# DOCUMENT:
--

Monday, March 26, 2007

The Queer Sensibilities of Singapore's Wordscape

The media is in overdrive. Spinning and spinning. Telling us the reasons why we have to pay 55% more to the Ministers and the top civil servants, of that stream known as the Administrative Service. No one expects an objection from the media. But not even a "concern" has been raised this time.

Instead, its a monopolistic narrative that calls upon the hallowed traditions of the Singapore Wordscape. The sense of crisis, of siege that will soon befall the Government if they are not paid more. That there will be a vacuum in Government. That the talent will leave or will not come. And without the talent, the Government suffers. And if the Government suffers, Singapore suffers. And if Singapore suffers, the Singaporeans suffer most of all.

This sense of impending doom, of competitiveness, that forces the Government to review salaries, forces them to accept the ignonimity of accepting 55% more money. It almost makes this salary review become noble. A form of noble-ness that is almost surreal. It is a review that becomes a ceremonial sacrifice by these talents to accept this necessary money. It is for the sake of Singapore that they make this sacrifice. Ultimately. It is for the good of Singapore. They take this 55% not because they need it, $290 is enough after all, but because the survival of Singapore needs them to accept this. So the narrative rolls across the Singapore Wordscape.

--

# RECORDED INFORMATION:
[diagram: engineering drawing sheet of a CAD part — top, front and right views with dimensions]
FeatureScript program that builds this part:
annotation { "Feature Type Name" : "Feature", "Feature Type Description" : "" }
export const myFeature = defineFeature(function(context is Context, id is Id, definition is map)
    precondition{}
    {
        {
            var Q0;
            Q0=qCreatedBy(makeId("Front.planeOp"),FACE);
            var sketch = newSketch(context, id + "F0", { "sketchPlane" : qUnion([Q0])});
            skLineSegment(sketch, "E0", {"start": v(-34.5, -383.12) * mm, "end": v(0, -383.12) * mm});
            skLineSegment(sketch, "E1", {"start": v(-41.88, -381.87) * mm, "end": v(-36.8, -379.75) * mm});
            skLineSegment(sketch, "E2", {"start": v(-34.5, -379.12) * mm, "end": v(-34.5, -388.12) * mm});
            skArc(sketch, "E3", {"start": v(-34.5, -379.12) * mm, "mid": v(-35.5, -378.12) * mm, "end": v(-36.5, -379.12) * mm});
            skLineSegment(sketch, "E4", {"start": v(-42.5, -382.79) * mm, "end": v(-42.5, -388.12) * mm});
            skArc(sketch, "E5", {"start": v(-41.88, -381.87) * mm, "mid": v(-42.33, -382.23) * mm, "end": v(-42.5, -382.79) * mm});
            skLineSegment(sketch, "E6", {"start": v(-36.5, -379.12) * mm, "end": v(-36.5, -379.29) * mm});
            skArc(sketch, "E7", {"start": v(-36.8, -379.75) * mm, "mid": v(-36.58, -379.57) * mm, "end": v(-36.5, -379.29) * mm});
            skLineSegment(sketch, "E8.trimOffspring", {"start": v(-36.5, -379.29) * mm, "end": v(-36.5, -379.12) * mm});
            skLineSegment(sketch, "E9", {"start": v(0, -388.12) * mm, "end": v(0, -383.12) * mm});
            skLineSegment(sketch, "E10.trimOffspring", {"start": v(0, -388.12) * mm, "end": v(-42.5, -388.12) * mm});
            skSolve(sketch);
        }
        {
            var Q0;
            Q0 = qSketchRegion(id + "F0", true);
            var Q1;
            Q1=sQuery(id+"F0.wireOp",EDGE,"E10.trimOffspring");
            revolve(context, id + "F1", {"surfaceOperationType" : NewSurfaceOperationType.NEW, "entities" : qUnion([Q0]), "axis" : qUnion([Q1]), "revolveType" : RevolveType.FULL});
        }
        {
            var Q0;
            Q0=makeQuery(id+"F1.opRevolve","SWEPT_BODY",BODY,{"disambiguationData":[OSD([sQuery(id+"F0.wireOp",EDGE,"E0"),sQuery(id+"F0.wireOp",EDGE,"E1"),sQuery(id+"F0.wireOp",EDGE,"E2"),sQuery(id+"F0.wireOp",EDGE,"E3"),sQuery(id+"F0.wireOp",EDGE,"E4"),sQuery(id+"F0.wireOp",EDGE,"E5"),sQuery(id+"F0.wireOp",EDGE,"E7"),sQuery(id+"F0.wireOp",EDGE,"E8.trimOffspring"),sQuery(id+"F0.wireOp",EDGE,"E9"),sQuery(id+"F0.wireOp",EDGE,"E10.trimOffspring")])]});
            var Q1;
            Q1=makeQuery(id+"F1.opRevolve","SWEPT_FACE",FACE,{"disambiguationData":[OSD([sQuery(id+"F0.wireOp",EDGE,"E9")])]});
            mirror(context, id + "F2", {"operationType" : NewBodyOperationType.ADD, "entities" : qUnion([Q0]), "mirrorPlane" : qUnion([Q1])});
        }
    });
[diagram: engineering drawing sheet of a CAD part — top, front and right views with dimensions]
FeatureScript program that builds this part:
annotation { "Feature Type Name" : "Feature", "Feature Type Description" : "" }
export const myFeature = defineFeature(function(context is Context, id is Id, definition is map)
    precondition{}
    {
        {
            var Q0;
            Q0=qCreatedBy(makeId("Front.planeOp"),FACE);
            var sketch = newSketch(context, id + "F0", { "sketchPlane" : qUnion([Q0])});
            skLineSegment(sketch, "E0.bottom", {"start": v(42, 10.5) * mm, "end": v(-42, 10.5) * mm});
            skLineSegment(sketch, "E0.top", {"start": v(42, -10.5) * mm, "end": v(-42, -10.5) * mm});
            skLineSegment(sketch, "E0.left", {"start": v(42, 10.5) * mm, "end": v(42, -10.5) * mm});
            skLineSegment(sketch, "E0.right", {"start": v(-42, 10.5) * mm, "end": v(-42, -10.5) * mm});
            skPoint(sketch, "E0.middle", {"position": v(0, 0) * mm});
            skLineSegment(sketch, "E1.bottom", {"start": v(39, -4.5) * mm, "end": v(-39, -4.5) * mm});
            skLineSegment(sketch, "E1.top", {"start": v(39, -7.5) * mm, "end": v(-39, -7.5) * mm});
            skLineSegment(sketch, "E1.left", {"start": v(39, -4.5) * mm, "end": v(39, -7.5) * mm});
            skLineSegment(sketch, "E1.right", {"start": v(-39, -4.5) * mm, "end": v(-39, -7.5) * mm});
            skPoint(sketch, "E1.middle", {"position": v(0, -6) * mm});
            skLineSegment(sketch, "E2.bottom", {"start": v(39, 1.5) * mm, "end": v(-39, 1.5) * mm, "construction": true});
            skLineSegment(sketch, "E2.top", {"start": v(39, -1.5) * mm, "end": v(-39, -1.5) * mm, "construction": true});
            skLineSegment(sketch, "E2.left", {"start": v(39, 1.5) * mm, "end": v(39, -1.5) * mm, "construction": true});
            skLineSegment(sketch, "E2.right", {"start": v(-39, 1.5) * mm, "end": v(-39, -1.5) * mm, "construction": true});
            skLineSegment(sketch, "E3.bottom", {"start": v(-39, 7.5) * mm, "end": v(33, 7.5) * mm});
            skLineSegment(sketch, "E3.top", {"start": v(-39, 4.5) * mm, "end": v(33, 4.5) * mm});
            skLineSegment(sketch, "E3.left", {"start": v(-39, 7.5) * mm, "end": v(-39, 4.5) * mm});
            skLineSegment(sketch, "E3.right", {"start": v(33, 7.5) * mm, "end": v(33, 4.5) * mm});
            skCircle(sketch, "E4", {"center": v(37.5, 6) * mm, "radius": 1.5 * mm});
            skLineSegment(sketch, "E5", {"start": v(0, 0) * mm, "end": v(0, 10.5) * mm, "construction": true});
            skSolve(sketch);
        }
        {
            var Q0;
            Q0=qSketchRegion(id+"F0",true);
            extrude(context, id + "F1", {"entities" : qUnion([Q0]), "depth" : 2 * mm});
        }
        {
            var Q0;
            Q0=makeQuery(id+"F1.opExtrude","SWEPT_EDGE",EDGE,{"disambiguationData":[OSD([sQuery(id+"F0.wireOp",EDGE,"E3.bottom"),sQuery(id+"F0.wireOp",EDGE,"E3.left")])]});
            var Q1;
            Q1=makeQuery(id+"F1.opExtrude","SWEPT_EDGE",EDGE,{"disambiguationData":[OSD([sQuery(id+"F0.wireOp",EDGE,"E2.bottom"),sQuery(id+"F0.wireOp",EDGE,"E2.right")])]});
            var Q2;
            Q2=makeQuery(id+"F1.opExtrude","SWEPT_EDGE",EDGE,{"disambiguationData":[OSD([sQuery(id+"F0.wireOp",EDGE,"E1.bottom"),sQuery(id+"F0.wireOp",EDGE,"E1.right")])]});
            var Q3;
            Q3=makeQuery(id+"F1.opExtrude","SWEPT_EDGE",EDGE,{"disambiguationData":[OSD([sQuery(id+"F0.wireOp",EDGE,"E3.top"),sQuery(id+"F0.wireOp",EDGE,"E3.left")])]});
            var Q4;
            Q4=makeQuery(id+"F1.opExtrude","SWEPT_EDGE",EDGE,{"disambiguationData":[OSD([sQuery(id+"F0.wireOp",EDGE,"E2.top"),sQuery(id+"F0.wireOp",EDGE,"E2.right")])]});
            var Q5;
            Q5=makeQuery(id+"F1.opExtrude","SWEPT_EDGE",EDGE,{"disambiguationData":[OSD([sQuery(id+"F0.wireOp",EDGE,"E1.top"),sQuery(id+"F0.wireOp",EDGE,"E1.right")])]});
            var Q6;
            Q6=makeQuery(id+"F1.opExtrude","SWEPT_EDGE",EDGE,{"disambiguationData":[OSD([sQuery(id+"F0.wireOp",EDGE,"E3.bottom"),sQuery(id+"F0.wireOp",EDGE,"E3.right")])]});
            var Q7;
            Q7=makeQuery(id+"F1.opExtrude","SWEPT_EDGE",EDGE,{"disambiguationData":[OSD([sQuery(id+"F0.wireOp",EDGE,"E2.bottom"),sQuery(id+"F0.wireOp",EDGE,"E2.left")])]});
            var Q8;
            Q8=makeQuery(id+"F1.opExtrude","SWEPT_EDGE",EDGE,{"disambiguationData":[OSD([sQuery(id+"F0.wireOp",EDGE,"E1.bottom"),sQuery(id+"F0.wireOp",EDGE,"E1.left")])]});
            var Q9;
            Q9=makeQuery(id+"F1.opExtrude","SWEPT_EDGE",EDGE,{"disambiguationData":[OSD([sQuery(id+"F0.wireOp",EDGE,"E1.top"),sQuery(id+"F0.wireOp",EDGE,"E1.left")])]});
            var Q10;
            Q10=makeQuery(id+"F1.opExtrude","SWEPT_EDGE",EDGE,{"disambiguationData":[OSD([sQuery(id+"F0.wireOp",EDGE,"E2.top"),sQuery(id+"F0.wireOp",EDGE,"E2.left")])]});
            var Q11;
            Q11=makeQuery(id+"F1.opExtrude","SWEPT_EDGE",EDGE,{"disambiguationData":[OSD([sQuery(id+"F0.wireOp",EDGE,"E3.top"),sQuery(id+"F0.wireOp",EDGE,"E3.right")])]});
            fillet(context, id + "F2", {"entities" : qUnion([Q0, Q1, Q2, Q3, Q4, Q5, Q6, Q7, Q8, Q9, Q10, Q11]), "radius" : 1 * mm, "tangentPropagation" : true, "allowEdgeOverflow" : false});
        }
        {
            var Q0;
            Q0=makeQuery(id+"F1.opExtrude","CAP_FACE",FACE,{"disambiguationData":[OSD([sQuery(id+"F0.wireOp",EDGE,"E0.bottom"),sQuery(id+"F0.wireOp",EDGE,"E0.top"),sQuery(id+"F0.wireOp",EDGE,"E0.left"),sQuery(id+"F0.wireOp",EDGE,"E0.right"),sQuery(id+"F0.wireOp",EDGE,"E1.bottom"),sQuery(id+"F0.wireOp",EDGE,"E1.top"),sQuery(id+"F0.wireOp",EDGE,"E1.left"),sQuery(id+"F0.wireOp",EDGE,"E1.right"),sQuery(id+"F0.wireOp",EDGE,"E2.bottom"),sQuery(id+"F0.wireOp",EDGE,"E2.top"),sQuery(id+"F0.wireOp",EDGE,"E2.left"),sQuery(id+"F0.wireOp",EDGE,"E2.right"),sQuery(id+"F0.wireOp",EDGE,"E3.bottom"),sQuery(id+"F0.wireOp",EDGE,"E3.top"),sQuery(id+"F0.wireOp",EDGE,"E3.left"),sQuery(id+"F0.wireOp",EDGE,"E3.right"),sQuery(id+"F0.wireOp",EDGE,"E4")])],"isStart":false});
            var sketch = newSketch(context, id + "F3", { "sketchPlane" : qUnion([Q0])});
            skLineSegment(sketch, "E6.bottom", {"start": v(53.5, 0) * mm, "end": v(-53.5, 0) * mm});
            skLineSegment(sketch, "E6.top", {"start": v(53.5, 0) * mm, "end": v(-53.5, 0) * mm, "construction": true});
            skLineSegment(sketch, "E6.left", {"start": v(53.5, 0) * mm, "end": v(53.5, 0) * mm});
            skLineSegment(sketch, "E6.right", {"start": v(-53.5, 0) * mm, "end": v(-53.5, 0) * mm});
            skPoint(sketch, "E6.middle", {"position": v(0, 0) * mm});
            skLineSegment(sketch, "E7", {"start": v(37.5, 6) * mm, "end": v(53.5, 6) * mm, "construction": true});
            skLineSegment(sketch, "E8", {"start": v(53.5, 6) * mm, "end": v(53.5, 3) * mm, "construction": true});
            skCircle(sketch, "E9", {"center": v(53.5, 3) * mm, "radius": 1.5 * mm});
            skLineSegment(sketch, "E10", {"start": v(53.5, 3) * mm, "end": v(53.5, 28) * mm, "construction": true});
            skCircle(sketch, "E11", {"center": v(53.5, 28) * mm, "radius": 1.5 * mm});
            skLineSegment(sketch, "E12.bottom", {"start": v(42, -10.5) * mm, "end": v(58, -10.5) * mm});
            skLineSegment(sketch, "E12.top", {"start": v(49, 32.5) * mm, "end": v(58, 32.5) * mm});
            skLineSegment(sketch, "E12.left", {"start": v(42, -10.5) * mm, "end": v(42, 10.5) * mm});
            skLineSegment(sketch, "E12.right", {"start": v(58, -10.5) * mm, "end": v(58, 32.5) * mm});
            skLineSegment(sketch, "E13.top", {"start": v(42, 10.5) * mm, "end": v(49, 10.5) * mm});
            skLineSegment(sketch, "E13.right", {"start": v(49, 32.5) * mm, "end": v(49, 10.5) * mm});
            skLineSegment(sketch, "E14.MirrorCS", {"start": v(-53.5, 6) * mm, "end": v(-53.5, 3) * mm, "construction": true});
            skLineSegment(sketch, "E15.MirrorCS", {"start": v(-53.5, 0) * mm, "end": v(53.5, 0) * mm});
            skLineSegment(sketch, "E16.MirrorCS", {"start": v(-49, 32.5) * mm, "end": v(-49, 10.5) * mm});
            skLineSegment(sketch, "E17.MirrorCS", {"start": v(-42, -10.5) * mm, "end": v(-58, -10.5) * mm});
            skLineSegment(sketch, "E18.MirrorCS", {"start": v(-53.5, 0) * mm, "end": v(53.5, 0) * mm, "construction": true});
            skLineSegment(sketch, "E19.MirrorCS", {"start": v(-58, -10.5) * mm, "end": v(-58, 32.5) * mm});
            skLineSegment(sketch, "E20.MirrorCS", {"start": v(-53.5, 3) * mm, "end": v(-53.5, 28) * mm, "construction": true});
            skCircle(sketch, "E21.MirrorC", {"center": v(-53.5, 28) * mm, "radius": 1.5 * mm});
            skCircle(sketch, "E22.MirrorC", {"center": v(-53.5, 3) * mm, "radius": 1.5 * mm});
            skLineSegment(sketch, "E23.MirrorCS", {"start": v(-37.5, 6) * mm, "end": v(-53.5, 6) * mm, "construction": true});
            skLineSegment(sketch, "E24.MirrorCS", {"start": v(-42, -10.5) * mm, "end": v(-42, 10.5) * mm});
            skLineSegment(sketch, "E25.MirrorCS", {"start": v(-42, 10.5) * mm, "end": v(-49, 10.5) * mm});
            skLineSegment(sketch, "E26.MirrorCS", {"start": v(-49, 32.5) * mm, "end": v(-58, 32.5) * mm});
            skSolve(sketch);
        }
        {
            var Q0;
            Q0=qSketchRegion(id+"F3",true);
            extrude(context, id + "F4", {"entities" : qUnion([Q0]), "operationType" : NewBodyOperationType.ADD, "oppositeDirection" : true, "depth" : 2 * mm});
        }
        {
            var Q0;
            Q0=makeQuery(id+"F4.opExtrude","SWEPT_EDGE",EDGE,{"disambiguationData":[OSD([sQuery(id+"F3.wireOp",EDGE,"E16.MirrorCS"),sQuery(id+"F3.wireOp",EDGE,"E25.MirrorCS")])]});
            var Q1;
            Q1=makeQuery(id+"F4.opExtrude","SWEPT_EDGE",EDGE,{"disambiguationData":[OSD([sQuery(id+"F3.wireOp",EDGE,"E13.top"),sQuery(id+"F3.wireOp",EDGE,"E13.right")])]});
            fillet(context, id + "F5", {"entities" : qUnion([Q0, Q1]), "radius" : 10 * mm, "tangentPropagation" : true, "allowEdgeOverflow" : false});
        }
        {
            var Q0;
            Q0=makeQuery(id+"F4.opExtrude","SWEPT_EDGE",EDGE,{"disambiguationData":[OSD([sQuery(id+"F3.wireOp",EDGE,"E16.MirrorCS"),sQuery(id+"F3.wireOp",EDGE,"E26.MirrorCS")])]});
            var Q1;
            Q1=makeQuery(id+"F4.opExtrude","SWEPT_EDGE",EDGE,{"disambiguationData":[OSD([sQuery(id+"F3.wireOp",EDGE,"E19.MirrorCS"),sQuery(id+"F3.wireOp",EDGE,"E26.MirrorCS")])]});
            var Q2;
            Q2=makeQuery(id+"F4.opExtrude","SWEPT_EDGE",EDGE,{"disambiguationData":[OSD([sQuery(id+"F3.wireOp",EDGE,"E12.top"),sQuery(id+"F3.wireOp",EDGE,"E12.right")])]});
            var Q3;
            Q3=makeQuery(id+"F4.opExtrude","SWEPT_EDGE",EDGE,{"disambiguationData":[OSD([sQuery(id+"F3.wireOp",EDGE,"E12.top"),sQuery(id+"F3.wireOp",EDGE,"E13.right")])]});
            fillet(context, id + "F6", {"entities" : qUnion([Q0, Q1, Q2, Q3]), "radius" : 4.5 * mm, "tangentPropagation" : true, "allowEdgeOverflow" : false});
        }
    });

--

# DIRECTIVE 1:
Could you reproduce the post on Singapore's Wordscape from "The Queer Sensibilities" up to and including "most of all.", substituting "State" for "Government"?
# DIRECTIVE 2:
How would you carry on the post on Singapore's Wordscape from the point where it stops?
None of the items are needed here.

# EXPECTED OUTPUT 1:
The Queer Sensibilities of Singapore's Wordscape

The media is in overdrive. Spinning and spinning. Telling us the reasons why we have to pay 55% more to the Ministers and the top civil servants, of that stream known as the Administrative Service. No one expects an objection from the media. But not even a "concern" has been raised this time.

Instead, its a monopolistic narrative that calls upon the hallowed traditions of the Singapore Wordscape. The sense of crisis, of siege that will soon befall the State if they are not paid more. That there will be a vacuum in State. That the talent will leave or will not come. And without the talent, the State suffers. And if the State suffers, Singapore suffers. And if Singapore suffers, the Singaporeans suffer most of all.

# EXPECTED OUTPUT 2:
And the citizens look on, listening to and watching as this narrative embraces the Singapore Wordscape. Formulating their indignations, their counter-narratives, mostly in silence. Forming words, mostly in silence. Only in new media does dissonance surface. That this narrative, flattening the Singapore Wordscape with its moral loud-hailing, is perhaps only one side of the picture, one side of the fence, one level above in the hierarchy of political meanings in Singapore. But it is new media after all, where lies and truths are enmeshed in an adulterous embrace. Let this dissonance dissipate, as it always does, into the digital slipstream. This Cyberscape never ripples over-much into the Singapore Wordscape, never causes so much dissonance as to the tear the fabric of meanings in the Singapore Wordscape.

Many years ago, a counter-narrative was put forth by a writer of Singapore literature. A concern was raised. An affective divide was postulated. It happened in the old media. The traditional media. And Hell was unleashed. The OB dogs were born. These invisible OB hounds patrolling the Singapore Wordscape, sniffing for objections, sniffing for "concerns", sniffing for contrarianism. Since then, any counter-narrative cannot fail to escape the shadow of these hounds of Obaskerville, and it has come to be that the shadow of these mythical hounds overshadows subsequent attempts at counter-narrative. It is no longer worth the risk. And so a new sensibility is set in Singapore's Wordscape, and we forget how to articulate our "concerns". The illusion of chains weighs much heavier than the chains themselves.

When the hallowed traditions of the Singapore Wordscape are invoked : crisis, siege and most of all, Emergency, there is very little space to argue. The space for the articulation of "concerns" is diminished into font one. In an emergency, when survival is at stake, something drastic needs to be undertaken. Something painful. Something sacrificial. In this case, the salaries of the top talents of Singapore, those who define Singapore, have to be "reviewed" upwards. It is an emergency. Just like the emergency predicating the raise of GST and the cut in corporate tax.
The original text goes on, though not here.